Wenn es dann innenpolitisch nicht so läuft, dann rettet die Außenpolitik so manches. Das bewies schon Altbundeskanzler Kohl, den die Wiedervereinigung 1989 im Amt rettete.
Doch da wird es seit dem Abgang Kohls doch richtig spannend. So medienwirksam er auch in der Bundesrepublik aufzutreten pflegt, so lässt Bundeskanzler Schröder doch international ungern ein Fettnäpfchen aus. Der vergebliche Kraftakt um den deutschen Staatssekretär Koch-Weser als Chef des internationalen Währungsfonds hat international viel Porzellan zerschlagen.


Internationales zum Nulltarif?

Aber es gibt auch Erfreuliches. So wird die Außenpolitik des ehemaligen Ministers Kinkel durch Joschka Fischer konsequent weitergeführt. Deutsche Soldaten helfen nun weltweit, Frieden zu bewahren. Leider nur ist die Bundeswehr dazu kaum noch in der Lage.
Geschwächt durch den drakonischen Sparkurs des Finanzministers, sieht sich die Bundeswehr in der traurigen Lage, immer mehr Aufträge mit immer weniger Personal und Ausrüstung durchführen zu müssen. Für dringend notwendige Investitionen ist kein Geld vorhanden. Die Moral der Truppe ist am Boden, was zuletzt auch von der scheidenden Wehrbeauftragten festgestellt wurde. Um überhaupt noch an internationalen Einsätzen teilnehmen zu können muss notwendige Schlüsselausrüstung bei den Verbündeten geliehen oder punktuell teuer beschafft werden. Dies kann kein Dauerzustand sein.
Verteidigungsminister Scharping hat den Sprung der Bundeswehr von einer schweren, gepanzerten und stationären Verteidigungstruppe zu einer leichten und mobilen Interventionsarmee noch nicht geschafft. Noch immer ist die Bundeswehr im Kern darauf ausgelegt, sich einem direkten Großangriff aus Osteuropa mit schweren Panzer- und Infanterieverbänden entgegenzustellen. Die Notwendigkeit, große Verbände über weite Strecken zu transportieren oder gar weltweit im Einsatz zu sein, ergab sich einfach nicht.
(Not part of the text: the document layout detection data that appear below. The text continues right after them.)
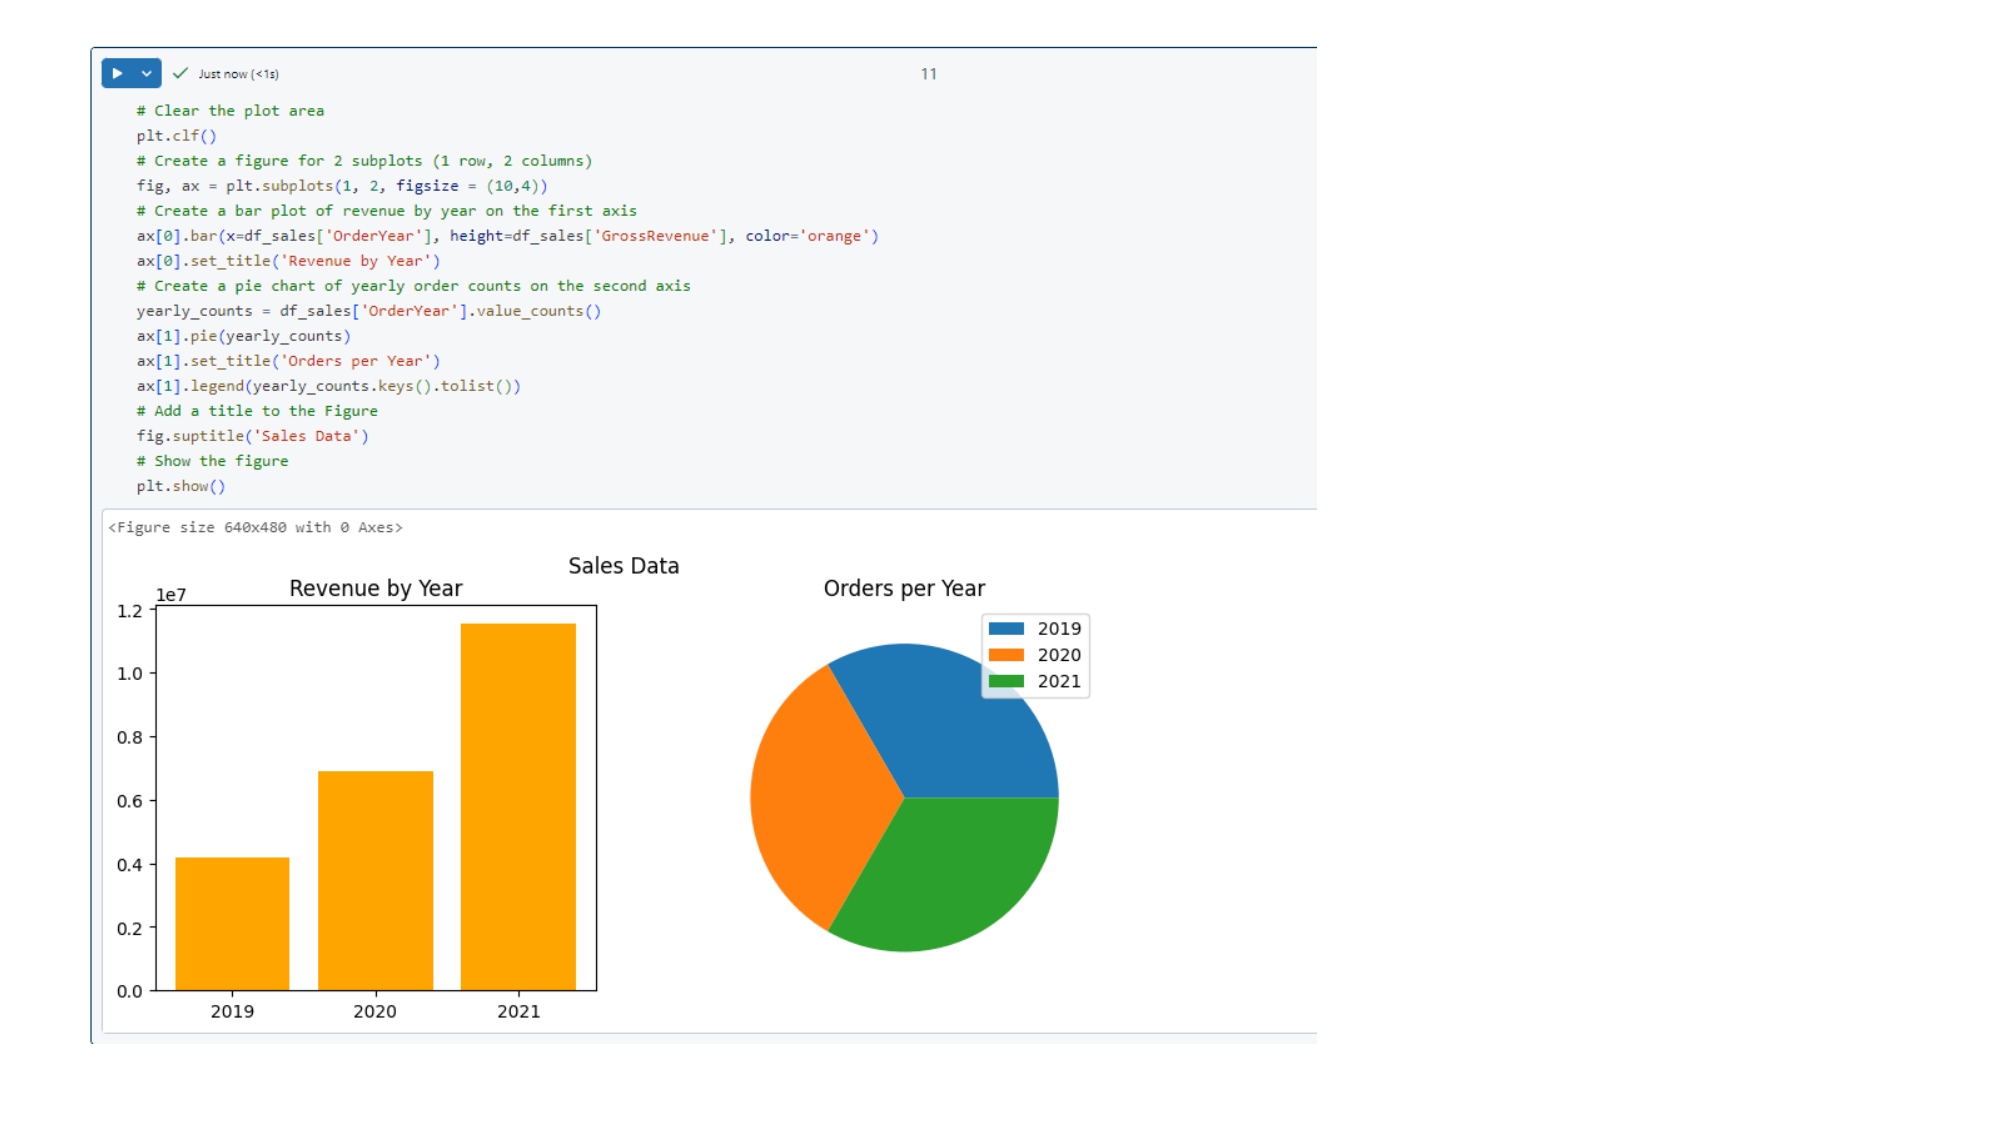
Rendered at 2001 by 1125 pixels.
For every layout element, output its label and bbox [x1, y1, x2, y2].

picture [83, 42, 1317, 1044]
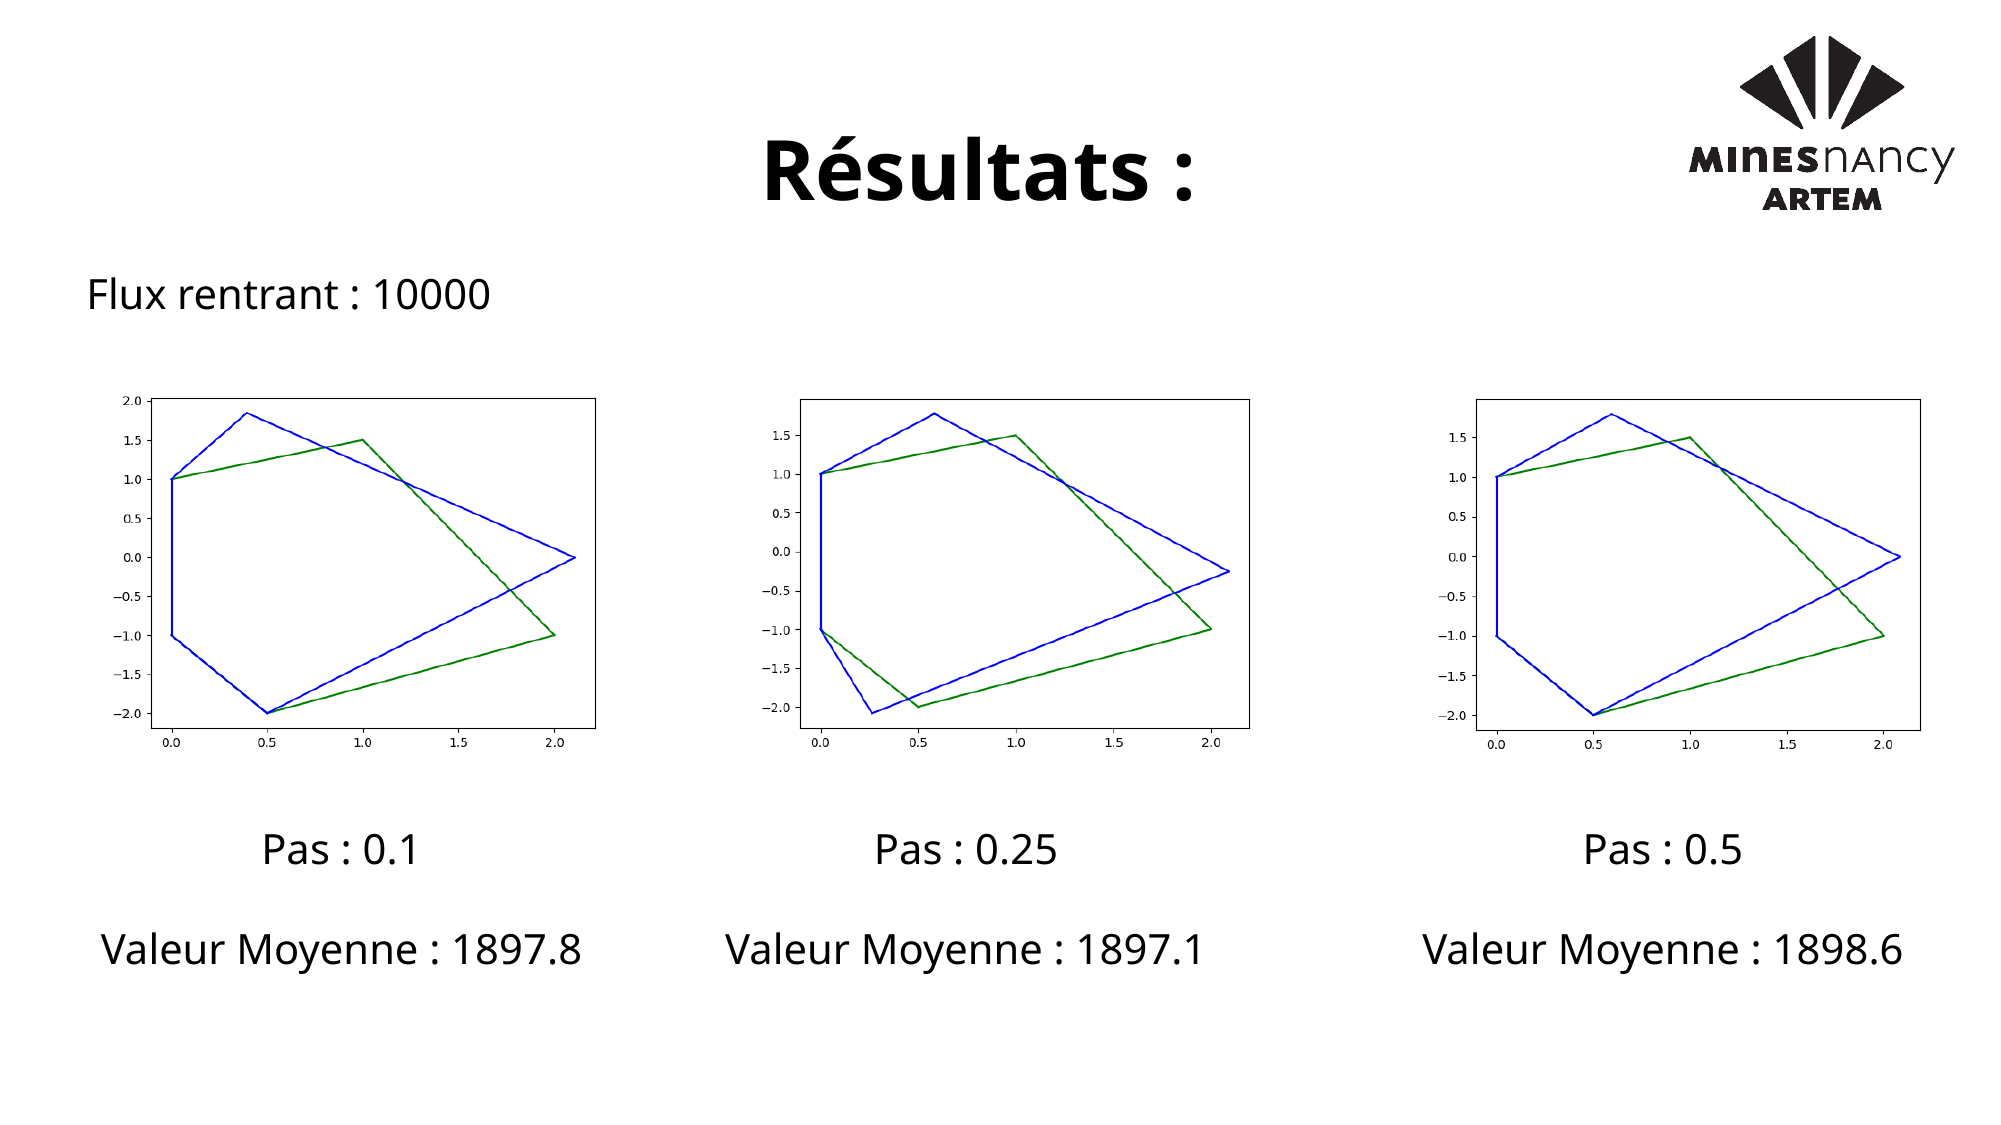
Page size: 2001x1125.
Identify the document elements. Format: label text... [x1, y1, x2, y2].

text_box Pas : 0.1 Valeur Moyenne : 1897.8 [82, 815, 601, 981]
text_box Pas : 0.25 Valeur Moyenne : 1897.1 [707, 815, 1225, 1031]
text_box Résultats : [82, 110, 1897, 305]
text_box Pas : 0.5 Valeur Moyenne : 1898.6 [1404, 815, 1923, 1031]
picture [727, 347, 1307, 776]
picture [1403, 347, 1977, 777]
picture [1689, 36, 1955, 210]
text_box Flux rentrant : 10000 [30, 260, 548, 325]
picture [79, 345, 652, 776]
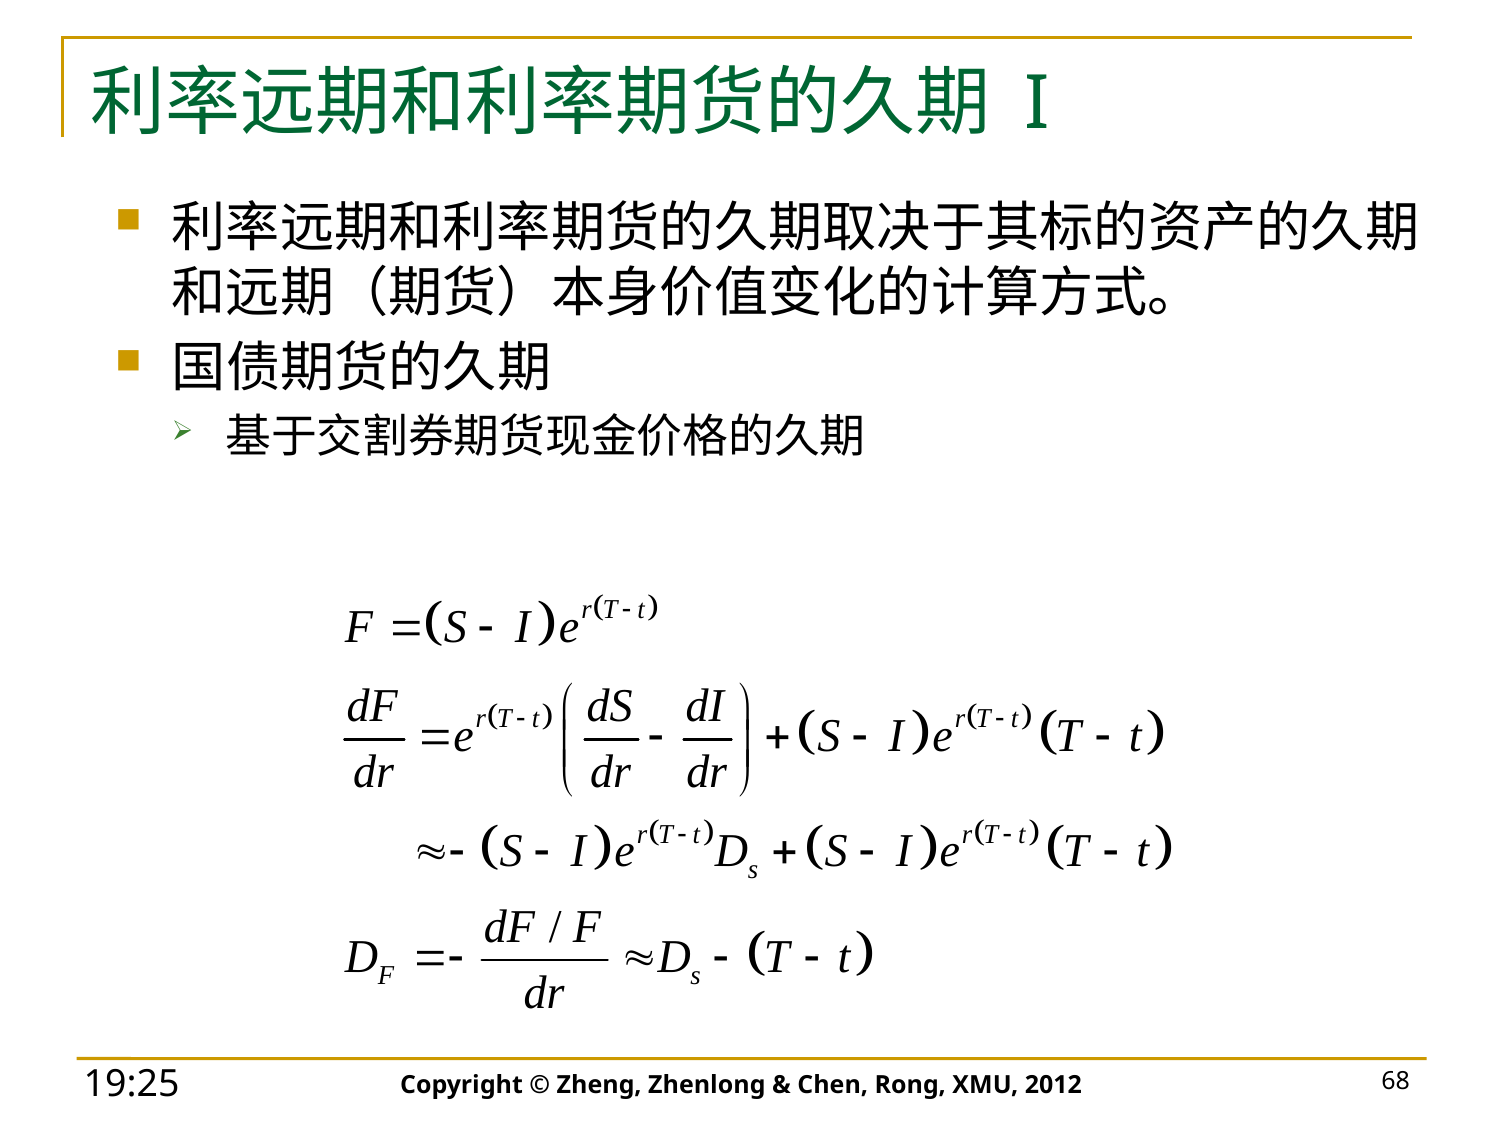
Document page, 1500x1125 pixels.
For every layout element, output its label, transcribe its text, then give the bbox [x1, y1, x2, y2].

Ohne großzügige Sondermittel des Finanzministers wird sich an diesem Zustand nichts ändern, und die Bundeswehr wird international weiter an Boden verlieren und in die Drittklassigkeit abrutschen.
Dieser kleine Ausschnitt zeigt, dass Opposition im Bundestag durch die CDU dringender denn je ist, damit unserer Bundesregierung wieder stärker auf die Finger geklopft werden kann. Es bleibt zu hoffen, dass bei aller notwendigen Aufklärung innerhalb der Partei auch wieder andere Themen das Tagesgeschäft bestimmen. Dann wird auch schnell wieder klar, dass die guten Umfrageergebnisse der SPD nichts mit der "guten" Regierungsarbeit des Kaschmirkanzlers zu tun haben.